### Texto de origem
O fato delas não terem a consciência e o conhecimento de um adulto, só piora as coisas, porque elas não podem dar nome ao que as machuca. Isto as confunde, as deixando ainda mais assustadas. Para piorar as coisas e aumentar a perplexidade e confusão da criança, há o fato dela experimentar que a mesma pessoa que lhe dá amor, ou no mínimo nutrimento e abrigo, pode ser aquela com a qual tomar mais cuidado, da qual se precaver.

Coloquemo-nos na posição de uma criança. Ela é impotente e dependente. Se é batida, não pode revidar – coisa que geralmente um adulto faria, de uma forma ou de outra. Se é maltratada, não pode ir embora – coisa que um adulto psicologicamente saudável faria. A criança vive à mercê dos adultos que dela cuidam. Pode ter a sorte de estar no meio de pessoas sensatas, honestas e conscientes… ou não. Neste caso, só lhe resta engolir e ir adiante. O que a norteia será seu instinto de sobrevivência. Ela fará o que for preciso para manter-se viva e pertencer a alguma coisa. Adaptar-se-á a qualquer situação se assim for preciso. Pode se tornar burra, sonsa, malandra, indiferente, insensível, raivosa, mentirosa… Sua psicologia irá se moldando à situação. É tudo o que tem, os pais são seu mundo. Não há outro.

Por que lembrar da dor? A tristeza da realidade, que o adulto acha que somente ele saboreia, é conhecida de muitas crianças. Que elas ainda saibam rir não é prova de que sejam felizes, mas da enorme força da vida que em seus pequenos corpos as sustentam. Chama-se resiliência, a capacidade de superar, refazer-se, ir adiante. Mas, o acumulo gradativo e constante da mesma meleca todos os santos dias não tem como não deixar suas marcas na alma infantil. E assim a criança esquece, e assim a criança é moldada no padrão mental e emocional que sua família lhe impõe.

Para lembrar dos fatos é preciso ter estado presente a si mesmo. Para estar presente a si mesmo é preciso ter tranquilidade de espírito, isto é: não se sentir em perigo, em estado de alerta e com medo. A tranquilidade de espírito não quer dizer ter dinheiro no banco, casa bonita, quarto de grife cheio de brinquedos. Se trata de um estado interior de serenidade e presença. É a verdadeira paz (mesmo quando há problemas). O estresse, como bem sabemos, é a reação ao perigo. Muitas crianças, perfeitamente conscientes de sua fragilidade física, chegam a sentir-se em perigo de vida. Elas não têm condições de entender a raiva de um adulto frustrado, não sabem lidar com isso. O que importa se este adulto se chama “mãe” ou “pai” quando são pessoas com comportamentos violentos, abruptos e irracionais? Ou simplesmente insensíveis? Ser criança é, muitas vezes, viver sob imprevisíveis tiranos.

Nossos neurônios estão disponíveis para impregnar-se de informação quando a alma está sintonizada com o dentro e o fora, ao mesmo tempo. Isso é estar presentes. Se temos que calar o nosso interior é porque o que está fora requer um estado de alerta constante. Então, já deixamos de viver, estamos sobrevivendo. E isso, não vale ser lembrado.

### Itens listados
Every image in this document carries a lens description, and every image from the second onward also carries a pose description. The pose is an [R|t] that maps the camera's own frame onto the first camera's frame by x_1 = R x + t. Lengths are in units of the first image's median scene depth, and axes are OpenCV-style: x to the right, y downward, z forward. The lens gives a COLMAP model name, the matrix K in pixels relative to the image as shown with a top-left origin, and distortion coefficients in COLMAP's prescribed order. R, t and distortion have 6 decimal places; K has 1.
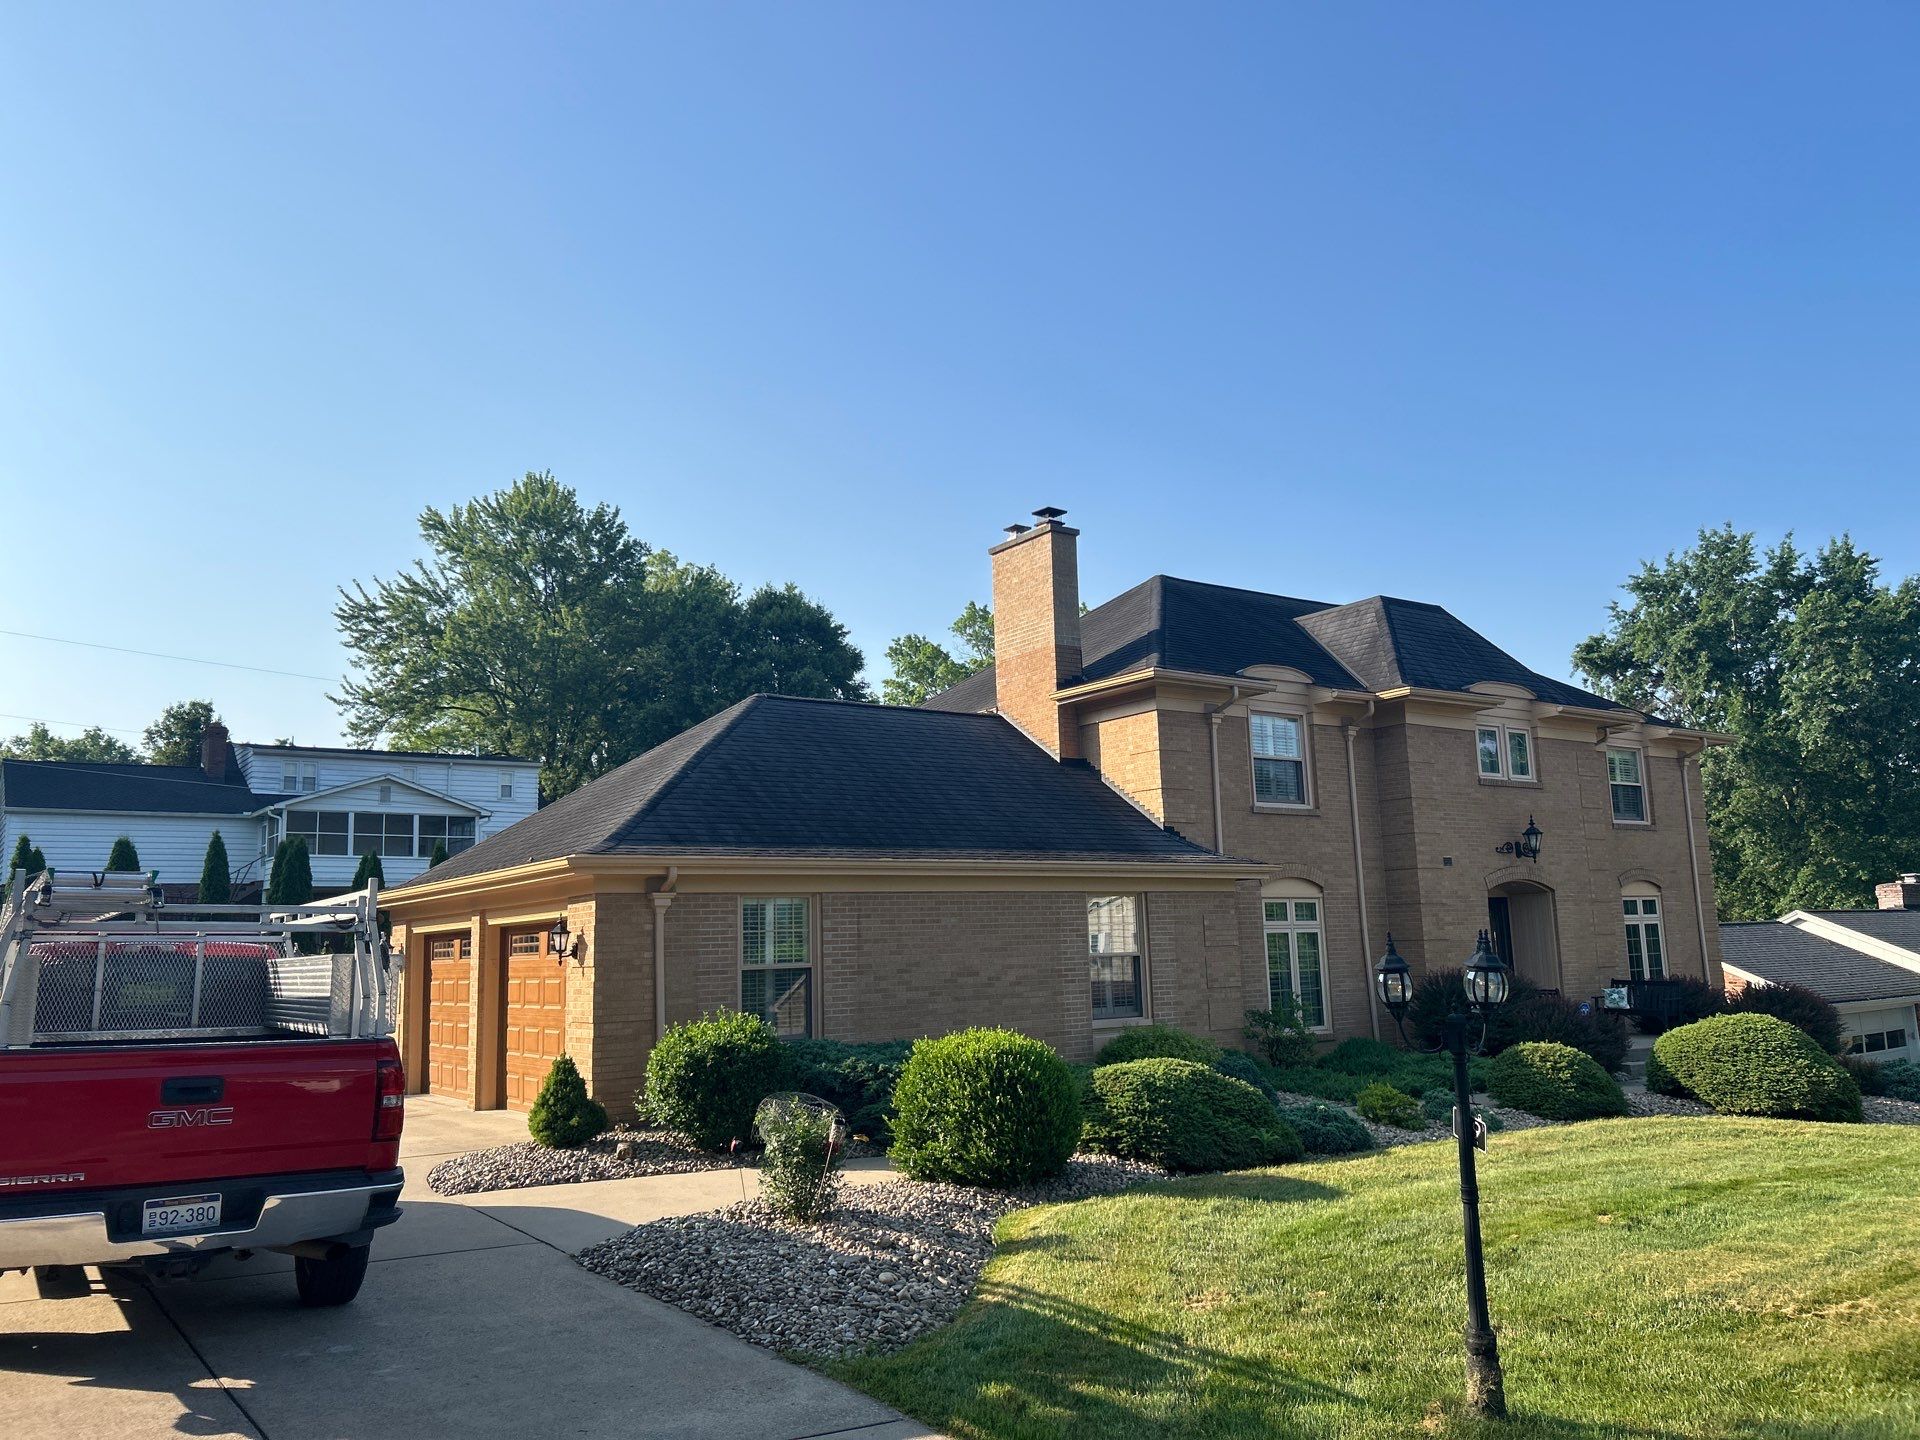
--
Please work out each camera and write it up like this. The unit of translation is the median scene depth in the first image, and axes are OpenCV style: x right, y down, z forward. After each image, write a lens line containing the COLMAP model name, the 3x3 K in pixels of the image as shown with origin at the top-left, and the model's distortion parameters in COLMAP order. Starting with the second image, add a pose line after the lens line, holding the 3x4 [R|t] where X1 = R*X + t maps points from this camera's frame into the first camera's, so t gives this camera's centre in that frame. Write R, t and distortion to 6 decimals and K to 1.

### O que produzir
Devolva, sem nenhuma alteração, o trecho do texto de origem que vai de "Para lembrar dos" até "sob imprevisíveis tiranos.". Os itens não têm relação alguma com o texto de origem.

### Espaço da resposta
Para lembrar dos fatos é preciso ter estado presente a si mesmo. Para estar presente a si mesmo é preciso ter tranquilidade de espírito, isto é: não se sentir em perigo, em estado de alerta e com medo. A tranquilidade de espírito não quer dizer ter dinheiro no banco, casa bonita, quarto de grife cheio de brinquedos. Se trata de um estado interior de serenidade e presença. É a verdadeira paz (mesmo quando há problemas). O estresse, como bem sabemos, é a reação ao perigo. Muitas crianças, perfeitamente conscientes de sua fragilidade física, chegam a sentir-se em perigo de vida. Elas não têm condições de entender a raiva de um adulto frustrado, não sabem lidar com isso. O que importa se este adulto se chama “mãe” ou “pai” quando são pessoas com comportamentos violentos, abruptos e irracionais? Ou simplesmente insensíveis? Ser criança é, muitas vezes, viver sob imprevisíveis tiranos.